Île João Vieira
"Il y avait tellement de tortues que cela a cessé d'être extraordinaire pour devenir autre chose — quelque chose de plus proche du recueillement."
João Vieira ne figure pas sur la plupart des cartes utilisées par les touristes, ce qui est l’une des raisons pour lesquelles les tortues nichent encore là en des nombres dont les biologistes marins parlent avec une émotion inhabituelle. L’île, avec l’île voisine de Poilão, fait partie d’un parc national marin qui protège ce que l’on croit être l’un des plus grands sites de nidification de tortues vertes de l’Atlantique. J’avais lu cela avant de partir. Le lire puis se trouver debout sur la plage la nuit à regarder quarante, cinquante, soixante tortues se hisser simultanément sur le sable sont des expériences qui partagent un nom et presque rien d’autre.
Le trajet en bateau depuis Bubaque jusqu’à João Vieira prend entre trois et cinq heures selon la façon dont le vent souffle ce jour-là. J’ai fait la traversée par un matin où la mer avait une longue houle basse qui soulevait la pirogue rythmiquement et la reposait, la soulevait et la reposait, ce qui était soit hypnotique soit nauséeux selon le moment. L’eau changeait de couleur à mesure que nous avancions vers le sud et l’est dans des chenaux plus profonds, passant du vert pâle des eaux peu profondes à un bleu si dense et si saturé qu’il semblait artificiel. Des poissons volants jaillissaient de la surface près du bateau en lignes argentées arquées et l’homme assis à côté de moi à la proue suivait chacun des yeux avec une dévotion que j’ai trouvée touchante.
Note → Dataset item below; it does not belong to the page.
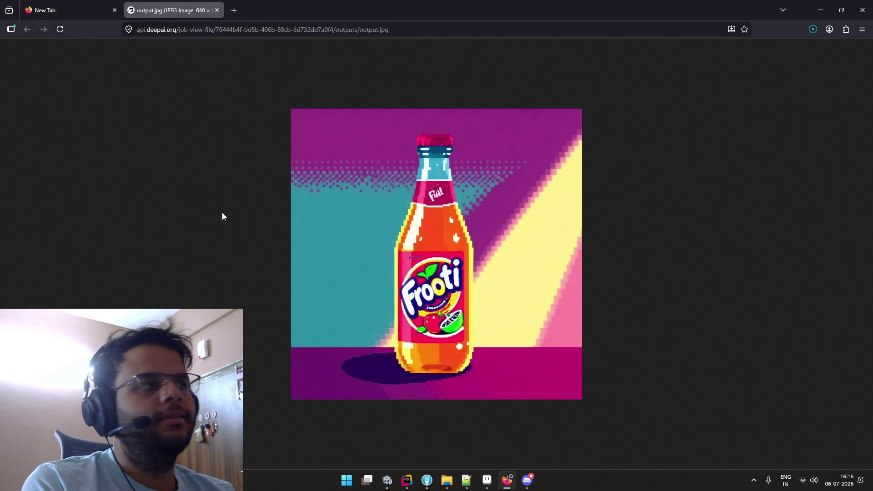
click(807, 30)
click(811, 50)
Le récif autour de João Vieira est dans un état qu’on rencontre rarement dans l’Atlantique — en grande partie intact, inexploité, abritant des espèces dont la présence en ces nombres suggère à quoi ressemblait toute la côte d’Afrique de l’Ouest avant que les chalutiers n’arrivent. J’ai fait de la plongée avec masque et tuba au large de la plage orientale pendant deux heures le premier après-midi et j’ai vu des choses que je ne pouvais pas nommer, des poissons aux couleurs qui semblaient appartenir à une autre latitude, une barracuda qui m’a suivi pendant dix minutes avec le mépris bénin de quelque chose de très confiant dans la chaîne alimentaire. Le corail lui-même était en bonne santé d’une façon presque surprenante — pas spectaculaire comme l’est le récif indo-pacifique, mais dense, varié, plein de petits drames qui se déroulaient à portée de main.
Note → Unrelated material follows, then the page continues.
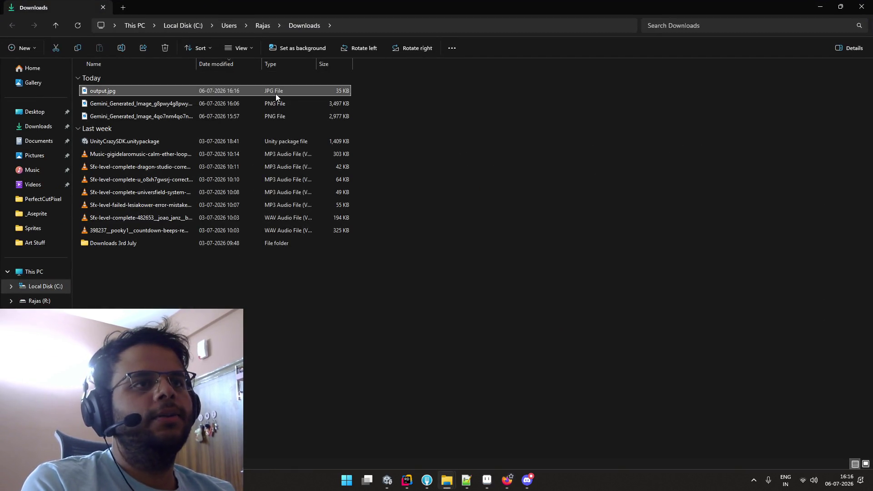
double_click(276, 94)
La saison de nidification s’étend de novembre à février, et visiter pendant cette période signifie partager la plage la nuit avec des animaux dont le programme évolutif tourne depuis plus de cent millions d’années. Les guides de la station du parc organisent des marches nocturnes avec des torches à filtre rouge, parce que les tortues vertes sont sensibles à la lumière blanche et abandonneront un nid plutôt que de le compléter si elles sont dérangées. Nous nous déplacions lentement, silencieusement, autour d’animaux totalement absorbés par la tâche de perpétuer leur espèce. Chaque tortue creuse son nid avec ses nageoires arrière, dépose une centaine d’œufs ou plus, couvre et dissimule le nid, puis retourne à la mer. Le processus complet prend entre une et deux heures. J’en ai regardé une le compléter du début à la fin et je me suis senti, pendant toute la durée, complètement et à juste titre insignifiant.
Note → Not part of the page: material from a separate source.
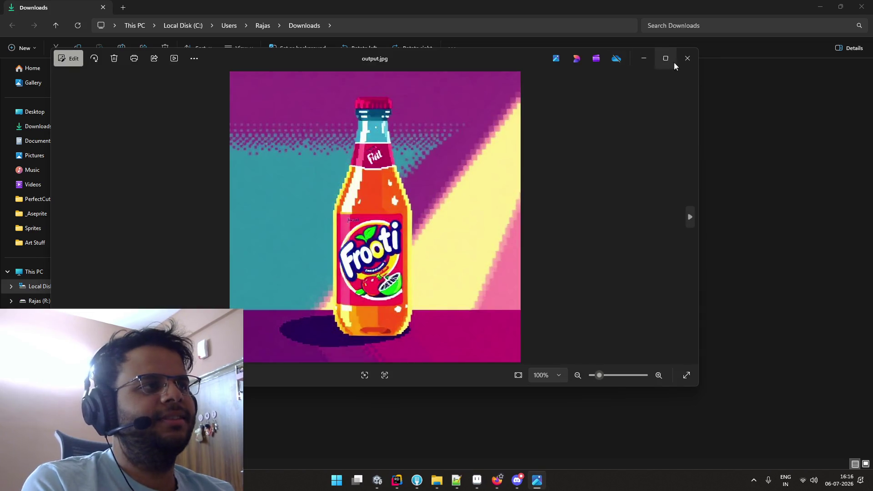
click(685, 59)
click(831, 6)
click(665, 123)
Il n’y a aucune infrastructure sur João Vieira au-delà du poste des gardes du parc et un dispositif de camping basique pour les visiteurs sérieux. On dort dans une tente ou sous une moustiquaire sur le sable et le son avec lequel on s’endort est la mer qui arrive et repart dans le noir, et parfois, si le vent est assez calme, le son d’une tortue sur la plage qui fait ce que les tortues font ici depuis toujours. Le matin, la plage montre le registre de la nuit — des traces dans toutes les directions, le ressac effaçant les lignes les plus basses mais laissant les plus hautes intactes jusqu’à la prochaine marée haute.
Quand y aller : De novembre à janvier pour la saison de nidification des tortues, qui est la raison principale de venir. Le parc marin nécessite des permis organisés à l’avance via des canaux officiels ou via des opérateurs basés à Bubaque ayant des connexions avec le parc. Camping uniquement ; apportez tout ce dont vous avez besoin.